子どもの話


「毛利藤四郎と言います。……あれ、主さま、小さい子の匂いがしますね!」

開口一番、言い笑顔で言い切った毛利藤四郎くん、流石と思いました。


「いち兄にお聞きしたんですが、なまえさんは、小さい子たちの学舎でお仕事をされているとか」
「ああ、うん、そうだよ。だいたい短刀のみんなくらいの背格好の子たちが多いかな」

広間でのんびり午後のお茶時間を楽しんでいると、毛利くんが隣に座ってそう言ってきた。私はおかしをつまみながら、のんびりと答える。毛利くんとは反対の隣には、包丁くんが目の前に山と盛ったお菓子を口に運んでいた。

「いいなあ。小さい子がたくさんいて、なまえさんに寄ってくるんでしょう? 天国みたいですよね!」
「いやあのね毛利くん、あくまでお勉強するところだからね? 私仕事で行ってるんだからね、子どもと遊んでるわけじゃないからね?」
「ねえねえ、僕を懐に入れて、なまえさんのお仕事に着いていくことってできませんか!?」
「無茶言わないのー。改変の兆候のある過去ならともかく、私の住んでる現代に君たちは転移できません。原則ね」
「えー?」

ぷくりと頬を膨らませてむくれる毛利くんの頭を、ぐりぐりと撫でてやる。本人は小さい子が可愛い、と言うけれど、当の毛利くんだってなかなかに身長は低い組だ。うん。頭を撫でやすいのって良いな。
頬を緩ませていると、後ろの方から「毛利の言うことも分かるぞ!」と威勢の良い声が聞こえてきた。

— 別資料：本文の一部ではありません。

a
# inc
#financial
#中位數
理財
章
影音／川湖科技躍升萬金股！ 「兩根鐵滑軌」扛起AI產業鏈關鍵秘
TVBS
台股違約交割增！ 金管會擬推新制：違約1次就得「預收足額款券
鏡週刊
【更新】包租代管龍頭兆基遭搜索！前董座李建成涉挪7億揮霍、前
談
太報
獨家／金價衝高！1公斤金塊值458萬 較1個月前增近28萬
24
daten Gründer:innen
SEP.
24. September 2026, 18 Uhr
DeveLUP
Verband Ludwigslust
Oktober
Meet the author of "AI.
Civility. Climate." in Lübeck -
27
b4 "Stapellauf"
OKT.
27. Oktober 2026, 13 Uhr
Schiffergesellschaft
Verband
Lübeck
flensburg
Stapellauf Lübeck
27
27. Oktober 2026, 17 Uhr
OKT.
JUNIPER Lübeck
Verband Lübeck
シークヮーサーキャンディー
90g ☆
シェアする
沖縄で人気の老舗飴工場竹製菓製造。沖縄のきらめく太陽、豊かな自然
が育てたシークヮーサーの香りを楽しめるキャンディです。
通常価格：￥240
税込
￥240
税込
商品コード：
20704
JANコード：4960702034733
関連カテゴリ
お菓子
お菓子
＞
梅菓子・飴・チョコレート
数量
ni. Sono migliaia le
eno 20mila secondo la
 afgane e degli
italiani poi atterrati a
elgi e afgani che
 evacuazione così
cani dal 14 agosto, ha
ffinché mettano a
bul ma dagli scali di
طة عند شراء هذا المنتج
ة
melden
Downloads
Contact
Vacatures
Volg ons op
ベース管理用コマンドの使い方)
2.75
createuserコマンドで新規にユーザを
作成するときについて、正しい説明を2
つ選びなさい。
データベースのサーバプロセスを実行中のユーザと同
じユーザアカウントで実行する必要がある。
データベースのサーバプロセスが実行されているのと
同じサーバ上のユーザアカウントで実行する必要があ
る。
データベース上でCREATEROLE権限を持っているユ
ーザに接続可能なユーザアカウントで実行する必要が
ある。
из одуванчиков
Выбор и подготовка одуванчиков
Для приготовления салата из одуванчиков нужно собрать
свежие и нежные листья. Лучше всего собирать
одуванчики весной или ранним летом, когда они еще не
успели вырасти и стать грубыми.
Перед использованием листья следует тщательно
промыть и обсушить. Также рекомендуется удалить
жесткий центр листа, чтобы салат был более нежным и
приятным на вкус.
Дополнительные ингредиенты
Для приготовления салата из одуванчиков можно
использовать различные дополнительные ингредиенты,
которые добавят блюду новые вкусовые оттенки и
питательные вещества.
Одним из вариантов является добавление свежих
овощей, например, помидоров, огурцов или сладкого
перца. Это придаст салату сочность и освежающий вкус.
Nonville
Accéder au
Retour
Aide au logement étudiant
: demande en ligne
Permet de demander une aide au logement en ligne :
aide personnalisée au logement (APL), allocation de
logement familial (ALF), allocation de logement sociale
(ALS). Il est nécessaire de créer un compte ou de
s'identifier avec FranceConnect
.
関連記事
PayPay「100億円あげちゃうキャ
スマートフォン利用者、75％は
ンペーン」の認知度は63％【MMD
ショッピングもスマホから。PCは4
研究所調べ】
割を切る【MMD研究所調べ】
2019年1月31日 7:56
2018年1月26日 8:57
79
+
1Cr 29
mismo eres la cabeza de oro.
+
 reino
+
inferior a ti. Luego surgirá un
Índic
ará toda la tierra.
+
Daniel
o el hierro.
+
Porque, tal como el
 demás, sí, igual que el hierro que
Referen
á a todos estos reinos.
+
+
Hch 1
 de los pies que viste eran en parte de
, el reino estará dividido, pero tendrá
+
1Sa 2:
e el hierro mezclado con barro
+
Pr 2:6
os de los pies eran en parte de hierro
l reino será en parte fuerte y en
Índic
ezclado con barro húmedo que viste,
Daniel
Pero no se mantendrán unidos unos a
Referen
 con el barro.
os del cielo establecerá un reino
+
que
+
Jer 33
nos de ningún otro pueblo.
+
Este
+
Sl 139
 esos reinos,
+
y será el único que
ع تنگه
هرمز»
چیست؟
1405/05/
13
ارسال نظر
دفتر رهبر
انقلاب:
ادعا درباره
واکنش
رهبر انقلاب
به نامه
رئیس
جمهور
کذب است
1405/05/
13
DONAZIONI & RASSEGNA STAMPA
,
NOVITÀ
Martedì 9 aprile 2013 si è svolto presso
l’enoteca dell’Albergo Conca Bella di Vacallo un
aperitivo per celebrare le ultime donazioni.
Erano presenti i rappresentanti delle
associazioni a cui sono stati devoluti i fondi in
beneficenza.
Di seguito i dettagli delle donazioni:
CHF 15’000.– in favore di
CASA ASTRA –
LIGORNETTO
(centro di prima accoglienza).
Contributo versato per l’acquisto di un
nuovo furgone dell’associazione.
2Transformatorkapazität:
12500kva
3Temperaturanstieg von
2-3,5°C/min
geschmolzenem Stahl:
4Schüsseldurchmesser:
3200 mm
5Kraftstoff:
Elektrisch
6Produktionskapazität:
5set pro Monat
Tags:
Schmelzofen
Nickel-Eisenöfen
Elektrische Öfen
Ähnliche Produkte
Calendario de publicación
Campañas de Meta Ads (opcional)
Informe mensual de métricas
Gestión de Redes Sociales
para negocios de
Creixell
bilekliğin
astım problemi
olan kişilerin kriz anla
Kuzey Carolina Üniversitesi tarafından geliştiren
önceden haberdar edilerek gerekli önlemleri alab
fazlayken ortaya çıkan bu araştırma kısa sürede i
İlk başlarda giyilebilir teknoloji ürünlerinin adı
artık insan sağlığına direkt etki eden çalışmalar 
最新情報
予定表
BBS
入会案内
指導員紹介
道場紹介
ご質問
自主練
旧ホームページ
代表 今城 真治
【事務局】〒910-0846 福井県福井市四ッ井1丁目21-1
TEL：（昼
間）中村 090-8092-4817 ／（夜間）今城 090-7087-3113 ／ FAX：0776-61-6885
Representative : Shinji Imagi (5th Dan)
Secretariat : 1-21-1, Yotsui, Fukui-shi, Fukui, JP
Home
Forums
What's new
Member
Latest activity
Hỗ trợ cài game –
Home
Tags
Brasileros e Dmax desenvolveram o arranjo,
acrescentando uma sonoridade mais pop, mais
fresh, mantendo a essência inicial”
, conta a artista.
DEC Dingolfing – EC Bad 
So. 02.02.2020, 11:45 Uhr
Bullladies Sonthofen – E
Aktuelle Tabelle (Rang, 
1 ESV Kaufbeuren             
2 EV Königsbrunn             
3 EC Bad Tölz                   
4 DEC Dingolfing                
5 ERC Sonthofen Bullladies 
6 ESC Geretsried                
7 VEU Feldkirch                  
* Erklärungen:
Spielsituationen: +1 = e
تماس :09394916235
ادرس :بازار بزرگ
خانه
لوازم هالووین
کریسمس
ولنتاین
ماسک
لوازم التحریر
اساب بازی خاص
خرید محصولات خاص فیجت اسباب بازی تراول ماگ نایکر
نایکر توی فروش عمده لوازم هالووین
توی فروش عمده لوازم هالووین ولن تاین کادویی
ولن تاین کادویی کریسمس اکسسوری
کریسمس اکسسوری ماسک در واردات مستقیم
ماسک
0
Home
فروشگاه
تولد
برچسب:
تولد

「なまえさんの、もう一つの仕事場って、人妻いっぱいいるんだろ!? 俺だってついて行きたいぞー!」
「……包丁くん……」
「新妻もいるって聞いた!」
「包丁くん!!」
「今の俺なら人妻にモテモテだろうなぁー! ねえなまえさん! 俺を連れていかない?」
「いきません! 観光名所感覚で学校行こうとするな、もう……」

はあ、と大きなため息が出てしまう。若干疲れた私とは対照的に、毛利くんと包丁くんは楽しそうだ。

「いち兄は、七つ前の子もいると言っていました。絶対に可愛いですよね!」
「俺は新妻に撫でてもらいたいなあ。でも人妻に撫でてもらえるなら新妻じゃなくてもいいかなあ」

全然かみ合ってないけど双方笑顔で話している。本人たちの間では会話が通じているんだろうか。粟田口テレパシー的なやつだろうか。小さい子と人妻好きで波長が合うんだろうか。いち兄助けて。

「でもなまえさんの時代には行ってはいけないんですよねえ。手の届く場所に天国があるというのに、行ってはいけないだなんて、政府も意地悪です!」
「そうだそうだー! 俺だって人妻に撫でてもらいたいぞー!」

政府が意地悪かどうかはともかく包丁くんの言葉は結構ぐっさり刺さるのでやめてください。泣く。泣きそう。
君たちそんなに色々言う元気があるなら出陣してこようか、と言おうと身体を起こしたところで、でも、と包丁くんが声を落として言った。

「考えてみろよ、毛利。主さんがいち兄と結婚するだろ?」
「待て包丁くん、どこからそんなに話が飛んだの」
「うんうん、続けて」
「こら毛利くん」
「いち兄と結婚したなまえさんは、人妻になる」
「いち兄のお嫁さんだね!」
「勝手に進めるな、こら!」
「人妻になったなまえさんが、いち兄の子どもを産むだろ」
「包丁、まさか……!」
「俺は人妻に撫でてもらえる、毛利はなまえさんの子どもを可愛がれる!」
「包丁天才!」
「こらあああああ! 勝手に人の人生設計しなさんな!」
「そうと決まれば早速いち兄に相談だー!」
「相談だー! 僕、なまえさんといち兄の子ども楽しみにしてますねっ」

ばたばたと、慌ただしく広間を出て行く小さな二つの背中を、呆然と見送ってから、はっと我に返る。ああもう、本当に好き勝手言って!

「一期一振ー! 一期さああああんっ!!」

とりあえず今の私にできることは、あの2人より先に一期さんを見つけることだ!
のどかな夏の本丸に、荒く床を蹴る三つの足音が響いている。あとで歌仙さんに怒られるだろうなあ!